Hello Brian, thank you for reviewing indexed_set! ----- Mensaje original ----- De: Brian McNamara <lorgon@cc.gatech.edu> Fecha: Domingo, Marzo 21, 2004 1:00 am Asunto: Re: [boost] Formal Review: Indexed Set
I read the "tutorial" and only glanced at the other sections. The documentation is quite good. A few quick comments:
Some of the code examples in the tutorial have lines longer than 80 chars and they don't render well in my browser. Breaking the long lines into multiple lines will easily fix this.
At one point in the tutorial it says "nth_indexed_type" instead of "nth_index_type". The same (extra "ed") bug is repeated again shortly after the first one.
Thank you, I'll fix these.
I had to manually #include "boost/indexed_set/sequenced_index.hpp" in addition to #include "boost/indexed_set.hpp" in order to get "sequenced" to work. Not sure if this is a bug in the docs or a bug in the library itself; either it should be included automatically, or else the docs should mention including it manually.
Well, this is not actually a bug, buy an issue I would like people to give their opinion about, along with other naming and organizatinal issues. If you feel in the mood, please take a look at the review notes at http://groups.yahoo.com/group/boost/files/indexed_set_review_notes.html Pavel has started an independent thread to treat these points.
The docs mention #define BOOST_INDEXED_SET_ENABLE_INVARIANT_CHECKING for both "safe mode" and "invariant checking mode". I did not look into this enough to decide if there is (or is supposed to be) a different separate flag to set for "safe mode".
It's a bug in the docs. There exists a separate BOOST_INDEXED_SET_ENABLE_SAFE_MODE macro. Thank you for spotting this out. [...]
At one point, when using tags, I did something like
struct by_seq {}; ... sequenced<by_seq> ... // oops, should be sequenced<tag<by_seq> >
and got a compiler error. (BTW, the docs are not totally clear here; they should say that you need tag<...>.) [...]
Well, the requirement is stated at the referece, though it won't hurt to say it more explicitly in the tutorial. I'll try to improve this.

DATA SUPPLIED.
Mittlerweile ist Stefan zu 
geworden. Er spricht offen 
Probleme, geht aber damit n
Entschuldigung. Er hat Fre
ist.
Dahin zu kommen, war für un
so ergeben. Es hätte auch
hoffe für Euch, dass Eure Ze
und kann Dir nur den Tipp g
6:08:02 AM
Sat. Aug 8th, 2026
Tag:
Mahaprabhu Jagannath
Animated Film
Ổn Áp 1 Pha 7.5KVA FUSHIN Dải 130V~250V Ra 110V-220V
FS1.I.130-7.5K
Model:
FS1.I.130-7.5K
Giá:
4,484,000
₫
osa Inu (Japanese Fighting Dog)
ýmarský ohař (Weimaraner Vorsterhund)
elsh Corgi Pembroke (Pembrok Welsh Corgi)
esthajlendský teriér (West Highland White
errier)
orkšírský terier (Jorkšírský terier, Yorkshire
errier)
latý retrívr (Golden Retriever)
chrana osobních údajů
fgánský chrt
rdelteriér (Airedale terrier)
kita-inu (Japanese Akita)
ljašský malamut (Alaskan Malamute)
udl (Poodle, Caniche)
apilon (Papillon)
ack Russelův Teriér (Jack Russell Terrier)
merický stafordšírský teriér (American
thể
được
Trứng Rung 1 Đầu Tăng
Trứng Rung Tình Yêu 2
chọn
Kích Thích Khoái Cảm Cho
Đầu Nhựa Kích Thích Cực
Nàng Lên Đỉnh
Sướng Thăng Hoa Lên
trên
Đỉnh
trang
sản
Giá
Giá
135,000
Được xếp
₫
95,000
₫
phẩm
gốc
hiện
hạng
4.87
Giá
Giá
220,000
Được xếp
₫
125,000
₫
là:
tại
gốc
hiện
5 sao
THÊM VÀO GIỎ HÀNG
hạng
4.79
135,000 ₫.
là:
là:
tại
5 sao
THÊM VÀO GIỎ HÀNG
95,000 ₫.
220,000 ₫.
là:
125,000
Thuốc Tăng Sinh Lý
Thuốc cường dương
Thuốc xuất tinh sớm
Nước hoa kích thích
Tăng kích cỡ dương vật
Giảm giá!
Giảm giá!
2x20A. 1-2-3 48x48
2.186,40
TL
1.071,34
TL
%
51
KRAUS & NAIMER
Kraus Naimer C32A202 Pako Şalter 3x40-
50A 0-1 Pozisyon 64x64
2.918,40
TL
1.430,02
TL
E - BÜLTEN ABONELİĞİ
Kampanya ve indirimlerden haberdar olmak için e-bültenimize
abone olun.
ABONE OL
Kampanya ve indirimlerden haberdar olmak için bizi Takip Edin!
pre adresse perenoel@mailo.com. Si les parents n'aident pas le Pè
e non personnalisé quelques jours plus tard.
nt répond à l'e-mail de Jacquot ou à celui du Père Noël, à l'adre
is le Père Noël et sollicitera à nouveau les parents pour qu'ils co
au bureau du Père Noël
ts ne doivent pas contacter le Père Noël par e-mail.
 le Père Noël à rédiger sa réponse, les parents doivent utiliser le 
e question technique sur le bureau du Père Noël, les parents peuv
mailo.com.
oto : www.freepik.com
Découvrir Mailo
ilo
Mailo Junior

TASKS TO COMPLETE.
1: According to the review exchange, what is the name of the separate macro for safe mode?
2: Print the records word for word, from their first line down through the line containing "au bureau du Père Noël", with both ends included.
The review exchange and the records are unrelated material.

OUTPUTS IN ORDER.
1: BOOST_INDEXED_SET_ENABLE_SAFE_MODE

2:
Mittlerweile ist Stefan zu 
geworden. Er spricht offen 
Probleme, geht aber damit n
Entschuldigung. Er hat Fre
ist.
Dahin zu kommen, war für un
so ergeben. Es hätte auch
hoffe für Euch, dass Eure Ze
und kann Dir nur den Tipp g
6:08:02 AM
Sat. Aug 8th, 2026
Tag:
Mahaprabhu Jagannath
Animated Film
Ổn Áp 1 Pha 7.5KVA FUSHIN Dải 130V~250V Ra 110V-220V
FS1.I.130-7.5K
Model:
FS1.I.130-7.5K
Giá:
4,484,000
₫
osa Inu (Japanese Fighting Dog)
ýmarský ohař (Weimaraner Vorsterhund)
elsh Corgi Pembroke (Pembrok Welsh Corgi)
esthajlendský teriér (West Highland White
errier)
orkšírský terier (Jorkšírský terier, Yorkshire
errier)
latý retrívr (Golden Retriever)
chrana osobních údajů
fgánský chrt
rdelteriér (Airedale terrier)
kita-inu (Japanese Akita)
ljašský malamut (Alaskan Malamute)
udl (Poodle, Caniche)
apilon (Papillon)
ack Russelův Teriér (Jack Russell Terrier)
merický stafordšírský teriér (American
thể
được
Trứng Rung 1 Đầu Tăng
Trứng Rung Tình Yêu 2
chọn
Kích Thích Khoái Cảm Cho
Đầu Nhựa Kích Thích Cực
Nàng Lên Đỉnh
Sướng Thăng Hoa Lên
trên
Đỉnh
trang
sản
Giá
Giá
135,000
Được xếp
₫
95,000
₫
phẩm
gốc
hiện
hạng
4.87
Giá
Giá
220,000
Được xếp
₫
125,000
₫
là:
tại
gốc
hiện
5 sao
THÊM VÀO GIỎ HÀNG
hạng
4.79
135,000 ₫.
là:
là:
tại
5 sao
THÊM VÀO GIỎ HÀNG
95,000 ₫.
220,000 ₫.
là:
125,000
Thuốc Tăng Sinh Lý
Thuốc cường dương
Thuốc xuất tinh sớm
Nước hoa kích thích
Tăng kích cỡ dương vật
Giảm giá!
Giảm giá!
2x20A. 1-2-3 48x48
2.186,40
TL
1.071,34
TL
%
51
KRAUS & NAIMER
Kraus Naimer C32A202 Pako Şalter 3x40-
50A 0-1 Pozisyon 64x64
2.918,40
TL
1.430,02
TL
E - BÜLTEN ABONELİĞİ
Kampanya ve indirimlerden haberdar olmak için e-bültenimize
abone olun.
ABONE OL
Kampanya ve indirimlerden haberdar olmak için bizi Takip Edin!
pre adresse perenoel@mailo.com. Si les parents n'aident pas le Pè
e non personnalisé quelques jours plus tard.
nt répond à l'e-mail de Jacquot ou à celui du Père Noël, à l'adre
is le Père Noël et sollicitera à nouveau les parents pour qu'ils co
au bureau du Père Noël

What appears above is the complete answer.